Qu'est-ce que le phénomène de ruissellement, qui empêche les sols secs d'absorber la pluie?

La pluie a enfin fait son retour sur le territoire et, une fois n'est pas coutume, elle a été accueillie avec soulagement. Après plusieurs semaines sans précipitation, la pluie a circulé ce mercredi sur les deux tiers nord du pays et devrait se poursuivre dans les prochains jours.
Mais ces précipitations seront-elles suffisantes pour enrayer la sécheresse qui se profile? En effet, l'eau peut bien tomber, encore faut-il qu'elle puisse être absorbée par les sols.
Des sols hydrophobes
Depuis pratiquement deux ans, la France connaît un déficit de pluie, ponctué par des périodes de canicule durant l'été. "On est à découvert aujourd'hui", abonde en ce sens sur BFMTV Gaël Musquet, météorologue spécialisé dans l'anticipation des catastrophes naturelles.
"Les nappes phréatiques n'ont pas été alimentées et rechargées depuis 2021", ajoute-t-il.
Cette sécheresse a des conséquences pour l'agriculture, pour le risque d'incendies ou encore pour la biodiversité.

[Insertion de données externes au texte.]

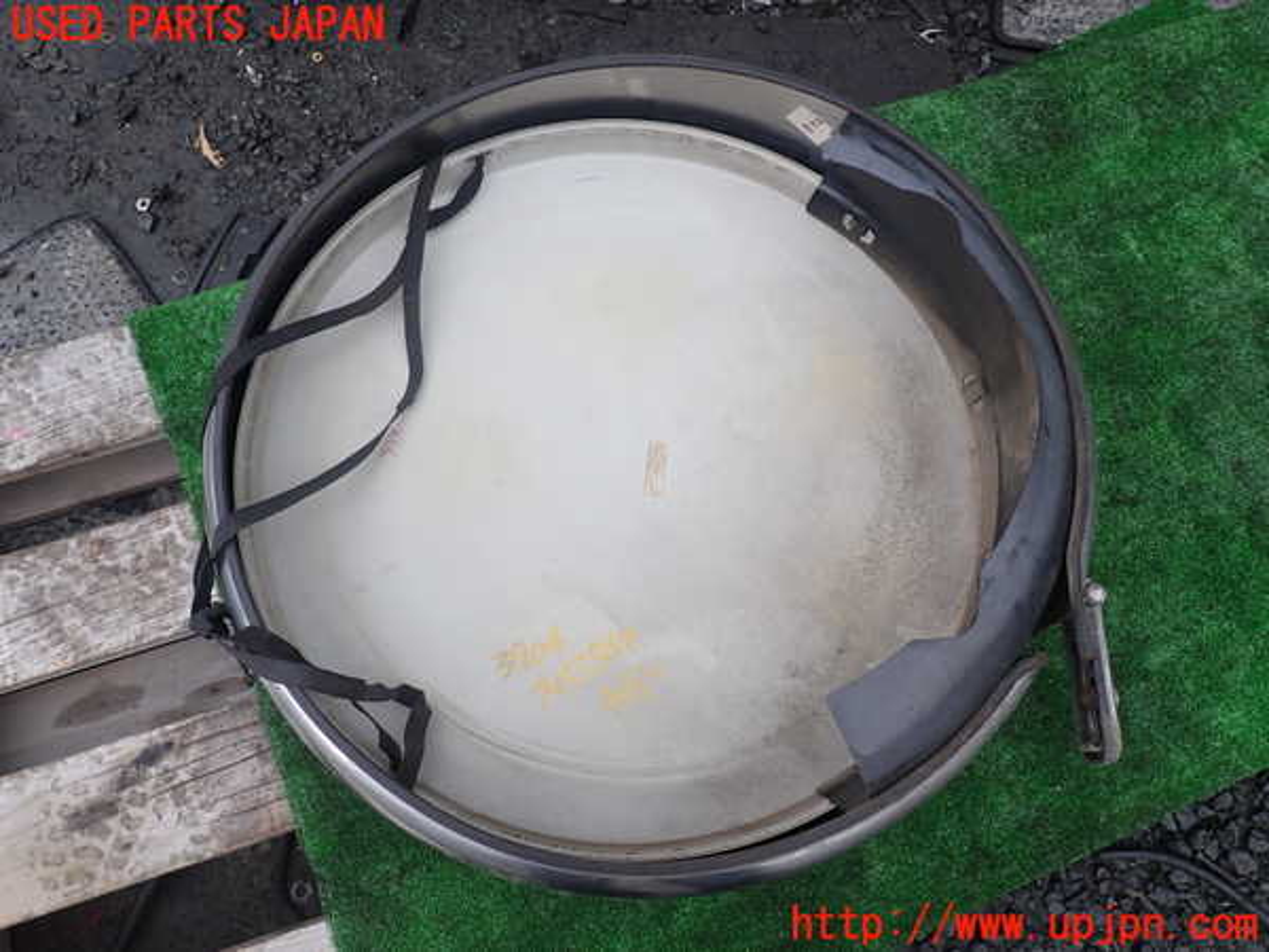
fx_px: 916
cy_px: 476
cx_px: 634
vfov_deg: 54.9
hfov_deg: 69.4
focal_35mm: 25
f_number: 2.8
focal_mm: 4.5
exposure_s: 1/125
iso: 100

En outre, un effet de sécheresse prolongée sur les sols - comme dans le présent cas avec le déficit de pluviométrie - a pour conséquence de les rendre très secs: on dit qu'ils sont hydrophobes.
Phénomène de ruissellement
Cela signifie que les sols deviennent perméables avec une croûte qui s'est formée à la surface. Ainsi, l'eau ne peut s'y infiltrer et les pluies ou les fontes de neige vont, à l'inverse, ruisseler. Le sol fonctionne un peu comme une éponge: l'eau n'y pénètre pas de la même manière si elle est sèche ou déjà humide.

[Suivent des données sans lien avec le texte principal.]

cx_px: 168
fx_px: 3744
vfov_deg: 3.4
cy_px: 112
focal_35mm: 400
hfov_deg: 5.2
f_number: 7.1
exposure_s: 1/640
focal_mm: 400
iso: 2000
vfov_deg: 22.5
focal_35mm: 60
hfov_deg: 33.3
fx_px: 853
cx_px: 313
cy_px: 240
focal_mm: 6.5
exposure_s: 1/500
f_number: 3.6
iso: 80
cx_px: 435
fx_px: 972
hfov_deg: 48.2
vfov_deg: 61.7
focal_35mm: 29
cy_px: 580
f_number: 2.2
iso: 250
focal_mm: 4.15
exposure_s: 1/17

"Quand le sol est trop dur et trop sec, il n'absorbe pas l'eau", résume Gaël Musquet.
L'université de Reading, au Royaume-Uni, a publié l'été dernier une vidéo simplifiée de ce phénomène de ruissellement. Trois gobelets remplis d'eau sont renversés sur trois sols différents: une herbe mouillée, une herbe d'un été "normal" et un sol asséché lors d'une sécheresse.
Sur une pelouse humide, il ne faut que quelques secondes pour que l'eau s'infiltre dans le sol: on le dit "hydrophile". Cela prend une minute environ dans le deuxième cas de figure. En revanche, l'eau contenue dans le gobelet et posée sur un sol desséché n'est pas absorbée.
Risques d'inondations
Lorsque la pluie ruisselle, "elle forme une fine pellicule d’eau qui s’écoule le long des pentes et va gonfler les cours d’eau au fond des vallons", explique le CNRS sur son site internet.
"Toute cette eau est ensuite transportée à travers rivières puis fleuves jusqu’aux océans".
Des pluies abondantes sur des sols secs peuvent ainsi avoir des conséquences néfastes. Si le sol ne les absorbe pas, le ruissellement des précipitations peut en effet provoquer des inondations et des crues, voire des éboulements ou des coulées de boue, car elles risquent de se déverser rapidement dans les cours d'eau et les canalisations.
"Les sols asséchés ne sont plus en capacité d’absorber correctement les précipitations et cela peut provoquer des crues, des inondations et des glissements de terrain", prévient le Centre d’information sur l’eau.
En juillet 2021, l'Allemagne et la Belgique ont connu un tel phénomène avec des inondations meurtrières dans les deux pays.
L'importance de la végétation
Les pluies actuelles de ce début de mois de mars sont toutefois bienvenues. "Les cumuls de pluie de mardi à samedi s’annoncent importants sur une large partie du pays. Ils contribueront à améliorer significativement le niveau d’humidité des sols, particulièrement bas au 5 mars à l’échelle de la France", écrit Météo-France.
En revanche, pour que les précipitations soient les plus bénéfiques possibles, "il faudrait qu'il pleuve doucement, lentement et de manière continue", explique Gaël Musquet. En effet, il faut un certain temps de réhumidification avant que l’eau ne puisse être absorbée à nouveau par les sols.
En outre, pour favoriser la pénétration de l'eau vers les sols puis les nappes phréatiques, la présence de végétation est très utile. D'abord, elle retient la pluie à son arrivée, qui atteint donc de manière plus douce le sol. Ensuite, les végétaux vont également eux-mêmes absorber l'eau et entraîner l'infiltration dans les sols via leurs racines.